Lors de son face à face avec le Doyen des juges d’instruction, Ousmane Sonko avait échappé à la prison, mais pas aux mailles de la justice. Ainsi, avec le contrôle judiciaire qui était assorti à son inculpation dans l’affaire contre Adji Sarr, le leader du Pastef n’était pas libre de tout mouvement.Il ne pouvait pas sortir du pays sans l’autorisation du juge d’instruction. Invité à participer au forum sur «Les Etats généraux de l’Eco», l’opposant politique qui a déposé une autorisation de sortie sur la table du juge a vu sa requête rejetée au motif qu’il n’a pas encore été entendu sur le fond. Suffisant pour susciter le courroux des avocats qui dégagent en touche, estimant qu’il y a encore de l’acharnement sur leur client.
La liberté provisoire, sous le régime du contrôle judiciaire, Ousmane Sonko l’a obtenue dernièrement, lors de son audition d’inculpation, mais le leader du Pastef n’avait pas obtenu la liberté totale de mouvement. Du moins, s’il est libre de circuler au Sénégal, pour sortir du territoire national, l’opposant politique doit impérativement avoir l’autorisation du juge d’instruction. Ainsi, pour participer au forum axé sur «Les Etats généraux de l’Eco» devant se tenir dans la capitale togolaise du 26 au 28 de ce mois, Ousmane Sonko avait déposé via son conseil Me Bamba Cissé, une autorisation de sortir du territoire national. Mais, c’était sans compter avec le procureur de la République et le juge d’instruction du deuxième cabinet qui a traité la requête en lieu et place du juge Samba Sall décédé. En effet, le chef du Parquet, à qui a été transmise la requête pour avis, a opposé un niet catégorique avant de retourner le dossier au magistrat instructeur. Hier, le juge Abdoulaye Assane Thioune a rendu ordonnance de refus. Pour le Procureur, l’ordonnance de contrôle judiciaire n’avait pas spécifié de réserve s’agissant d’une mesure de contrôle comme l’interdiction de sortie du territoire national et en l’absence de mainlevée du contrôle judiciaire, l’inculpé ne peut être autorisé à sortir du territoire national.De son côté, le magistrat instructeur, dans sa motivation, a soutenu qu’Ousmane Sonko n’a pas encore été entendu sur le fond pour s’expliquer. Ainsi, pour les besoins de l’enquête, un assouplissement du contrôle judiciaire est prématuré au stade actuel de la procédure. Ce sont là, si l’on en croit Me Khoureissy Bâ, les arguments du Parquet et du juge d’instruction pour s’opposer à la requête de l’opposant politique.

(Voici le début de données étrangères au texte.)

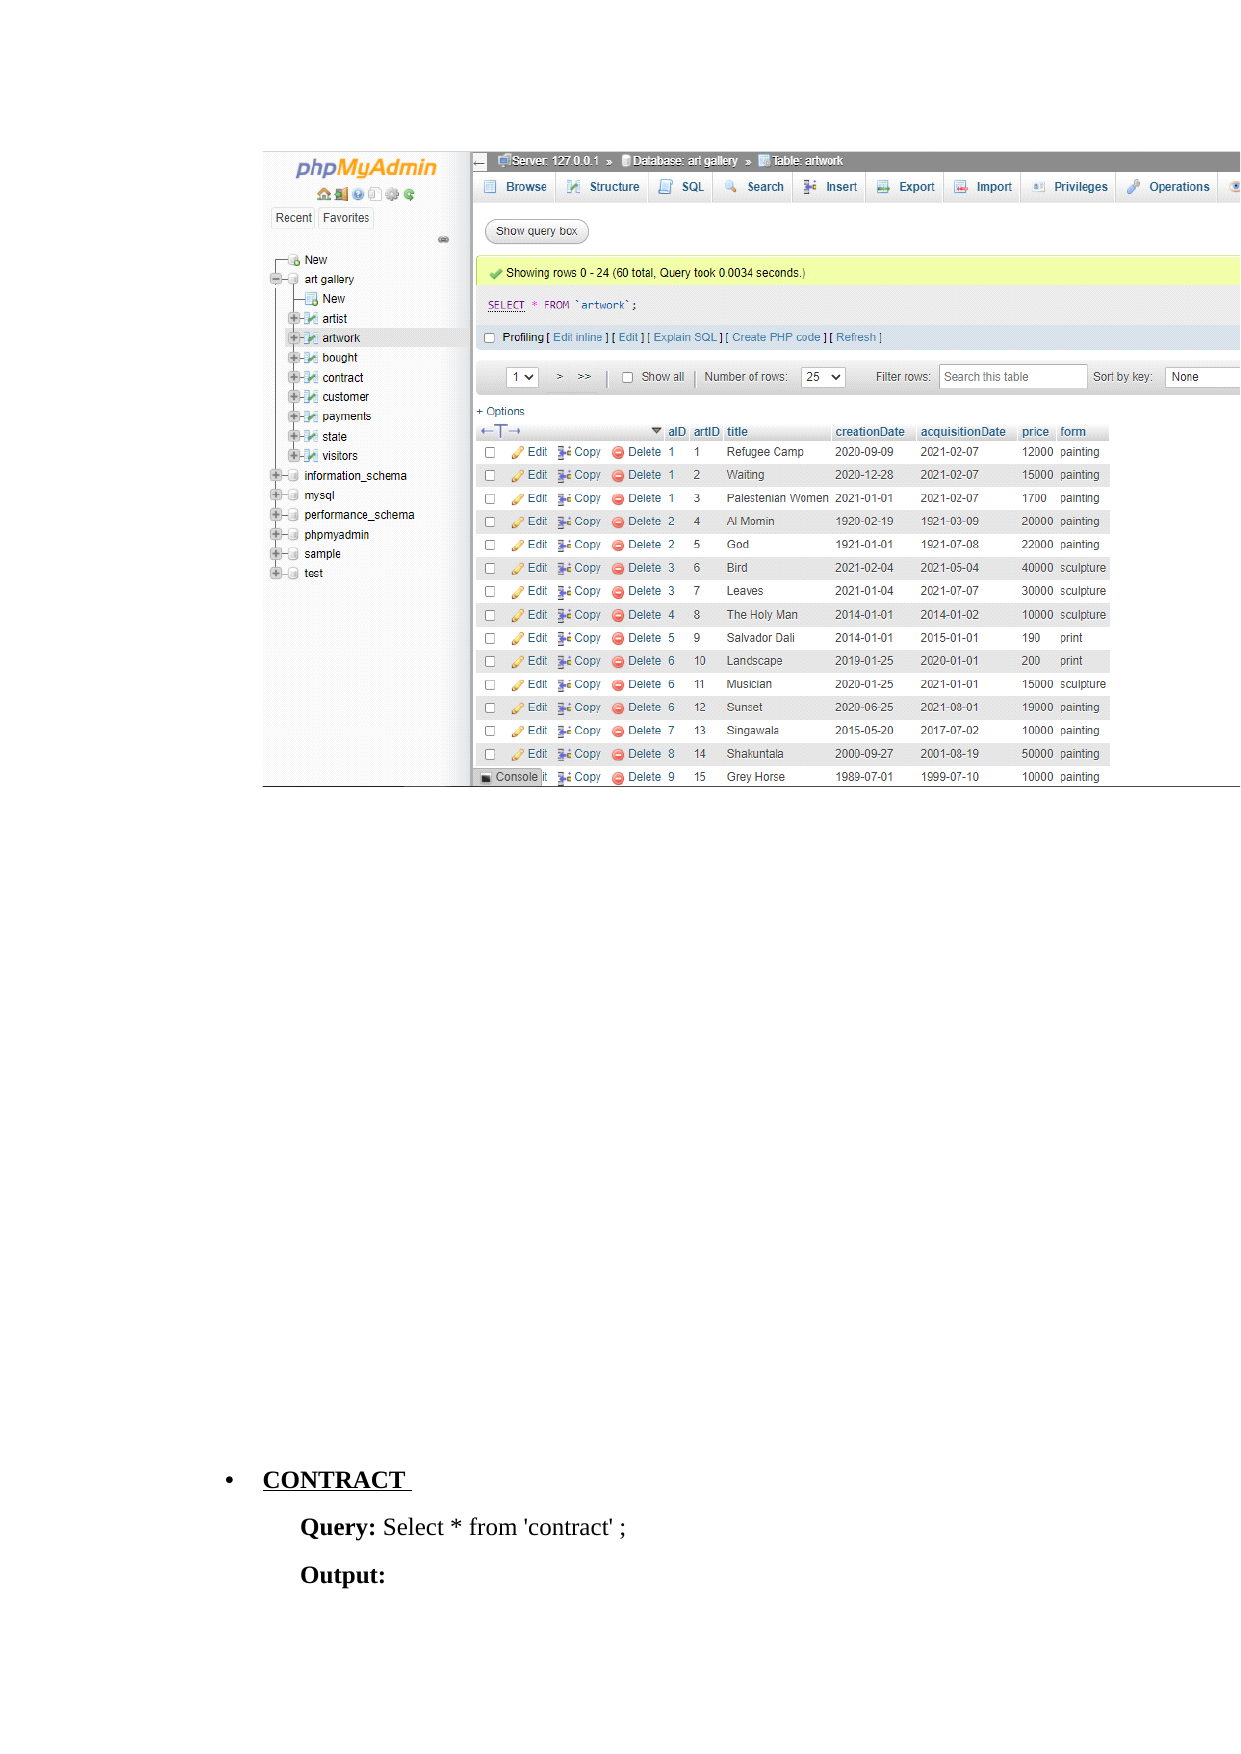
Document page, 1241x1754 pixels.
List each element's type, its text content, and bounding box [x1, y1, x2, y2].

text Output: [262, 1560, 1090, 1589]
picture [262, 150, 1241, 787]
text Query: Select * from 'contract' ; [150, 1512, 1090, 1541]
list CONTRACT [225, 1465, 1090, 1493]
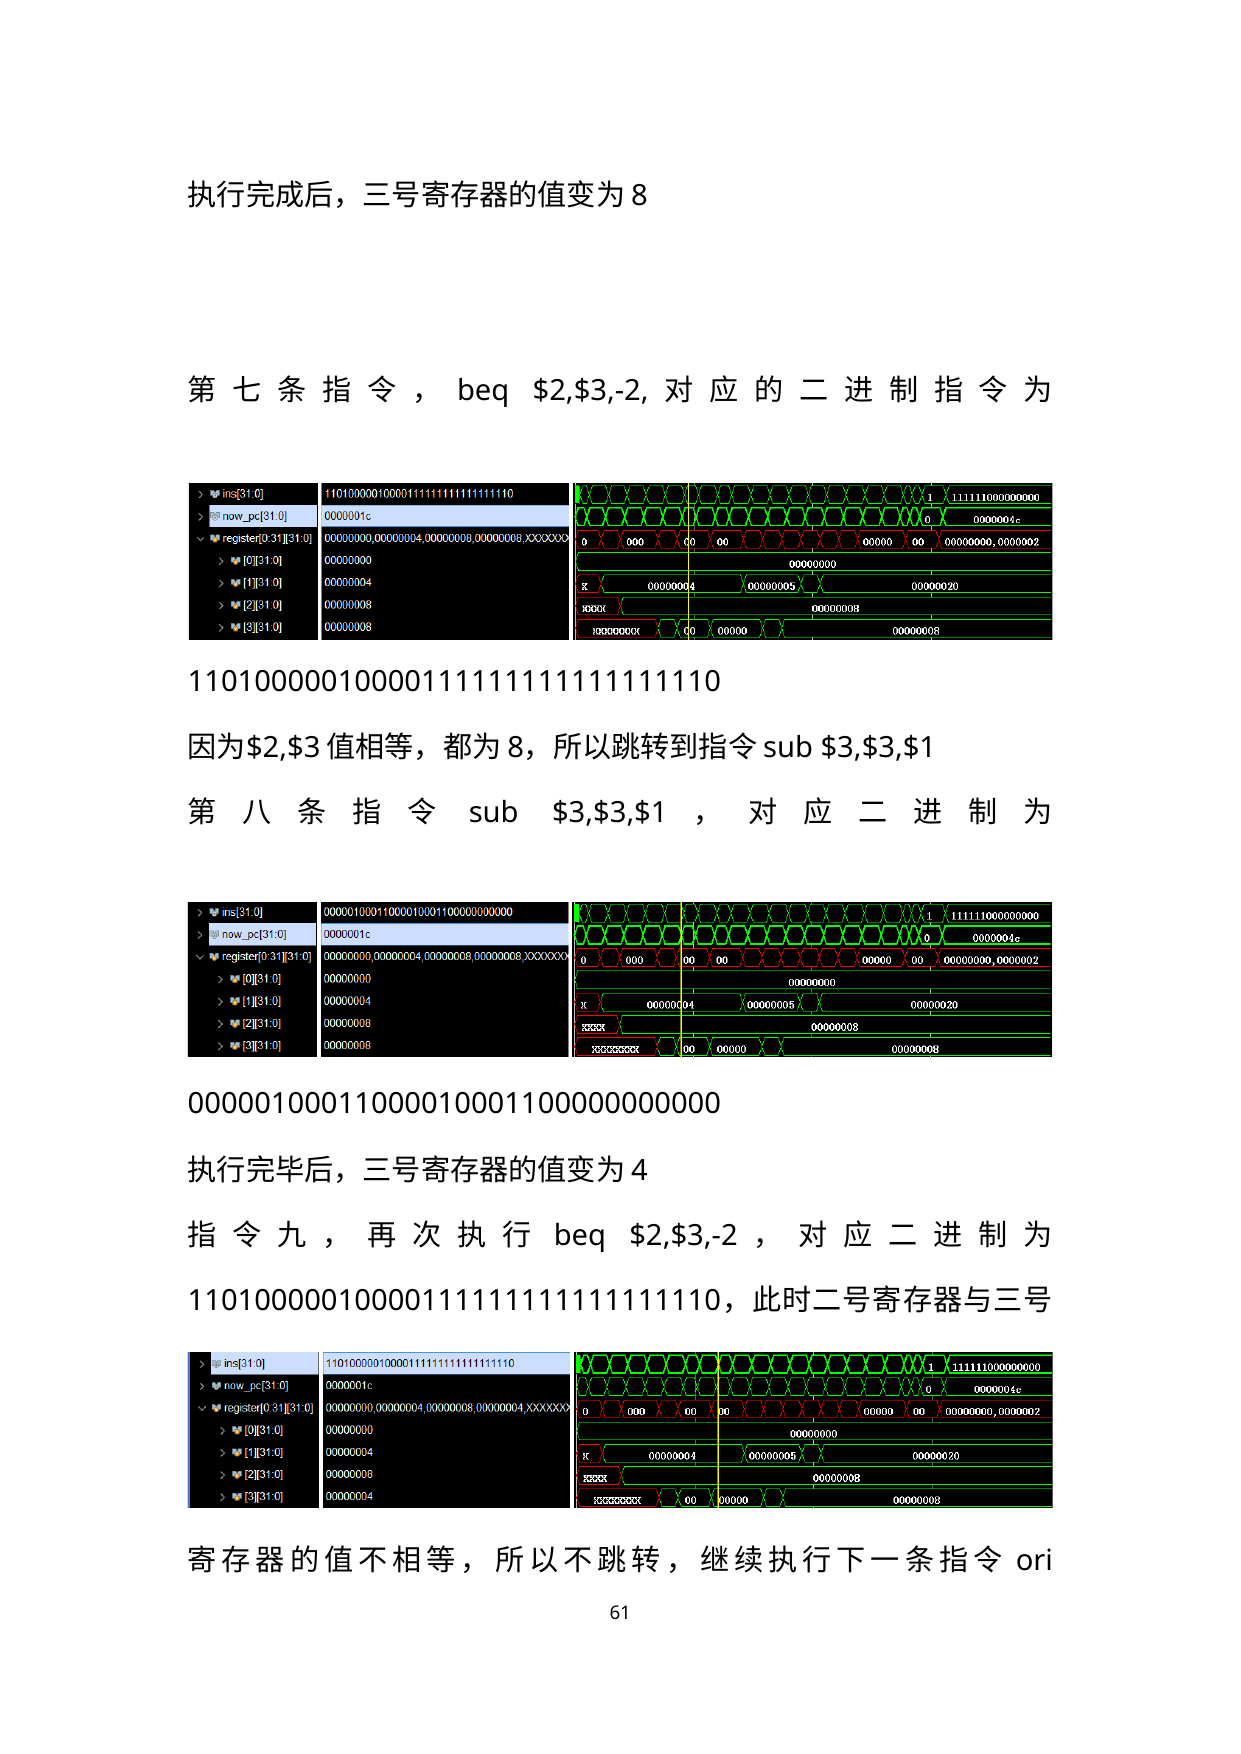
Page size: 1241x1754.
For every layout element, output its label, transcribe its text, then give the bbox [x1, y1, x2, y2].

text 执行完成后，三号寄存器的值变为8 [187, 160, 1053, 225]
text 执行完毕后，三号寄存器的值变为4 [187, 1135, 1053, 1200]
text 第七条指令，beq $2,$3,-2,对应的二进制指令为11010000010000111111111111111110 [187, 355, 1053, 483]
picture [187, 1352, 1053, 1508]
picture [187, 483, 1053, 640]
text 第八条指令sub $3,$3,$1，对应二进制为00000100011000010001100000000000 [187, 777, 1053, 902]
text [187, 1508, 1053, 1590]
text 第七条指令，beq $2,$3,-2,对应的二进制指令为11010000010000111111111111111110 [187, 640, 1053, 712]
text 因为$2,$3值相等，都为8，所以跳转到指令sub $3,$3,$1 [187, 712, 1053, 777]
text 第八条指令sub $3,$3,$1，对应二进制为00000100011000010001100000000000 [187, 1057, 1053, 1135]
picture [187, 902, 1053, 1057]
text 指令九，再次执行beq $2,$3,-2，对应二进制为11010000010000111111111111111110，此时二号寄存器与三号寄存器的值不相等，所以不跳转，继续执行下一条指令ori $1,$1,1。 [187, 1200, 1053, 1352]
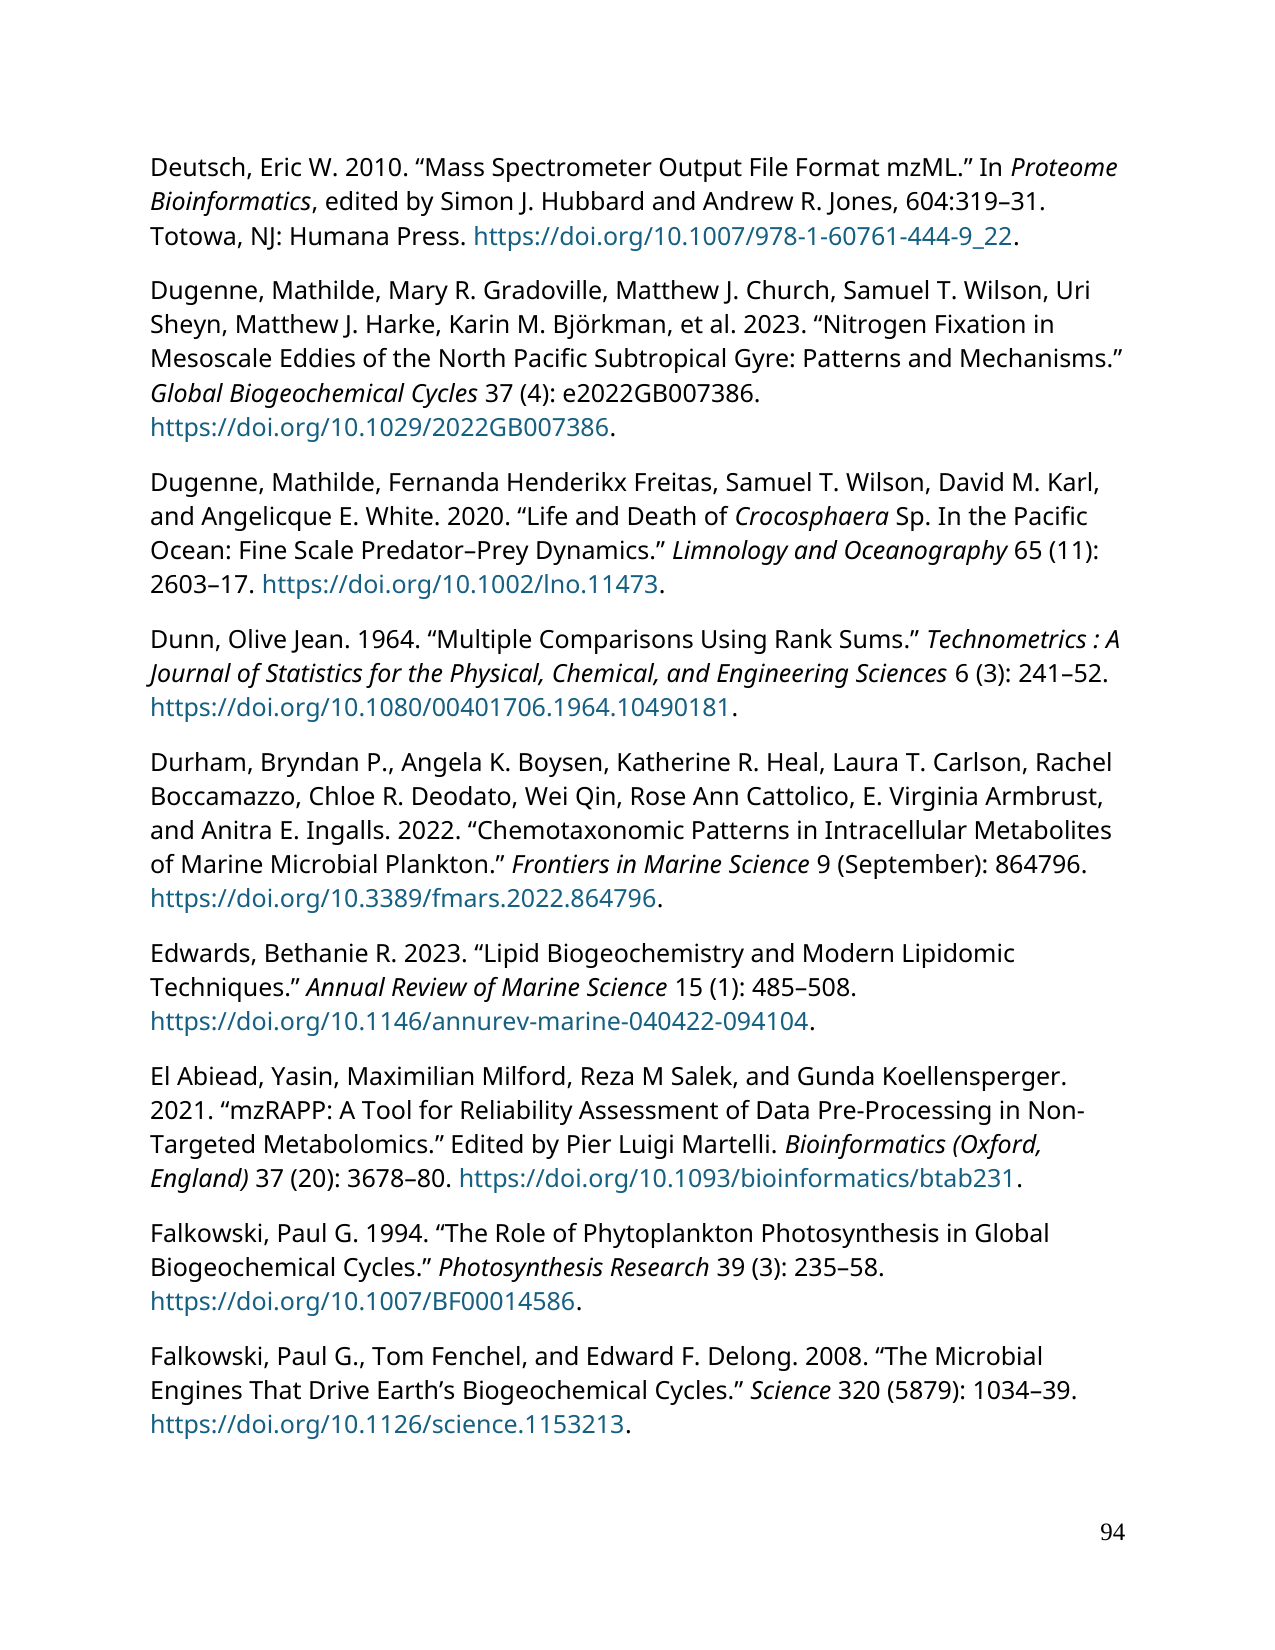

Me Khoureissy Bâ :«Le Procureur et le juge intérimaire ont erré en droit»
«C’est juste le fait du Prince. Le Procureur et le juge intérimaire ont erré en droit. Rien ne justifie une telle mesure de rétorsion. Sauf peut-être d’autres impératifs qui ressortent d’autres sphères, d’autres considérations, d’autres calendriers. Les articles de loi visés sont manifestement inopérants en la matière. Au final, Lomé ne verra donc pas l’enfant prodige si attendu ; pour le moment du moins. Pas de début de débat sur l’Eco pour Sonko. Mais tout est dérisoire. Nul ne peut arrêter la mer avec ses bras. Et Ousmane Sonko ne sera pas l’oiseau en cage», martèle Me Khoureissy Bâ sur sa page Facebook, manifestement courroucé par la décision du juge.
Me Etienne Ndione :«Est-ce que c’est Sonko qui s’entend ou bien on le convoque pour l’entendre ?»
Dans le même sillage que son confrère, Me Etienne Ndione estime qu’il y encore de l’acharnement exercé sur son client. «Si Ousmane Sonko n’a pas été entendu au fond à qui doit on imputer la faute ? Est-ce que c’est Sonko qui s’entend ou bien on le convoque pour l’entendre ? On ne peut pas tirer prétexte de ce qu’il n’a pas été entendu au fond, parce que ce n’est pas lui qui se convoque. C’est vrai que le juge Samba Sall est décédé mais qu’est-ce qu’on attend pour désigner un nouveau doyen ? On pouvait lui opposer un argument qui tient de son fait, mais pas un argument qui tient du fait de la justice elle-même. En réalité, cela ne fait que conforter le sentiment d’acharnement. Parce qu’il est certain qu’Ousmane Sonko n’a pas intérêt à s’enfuir puisqu’il a des ambitions présidentielles. C’est un non-sens que de le retenir. C’est vraiment dommage. C’est triste !», se désole Me Ndione.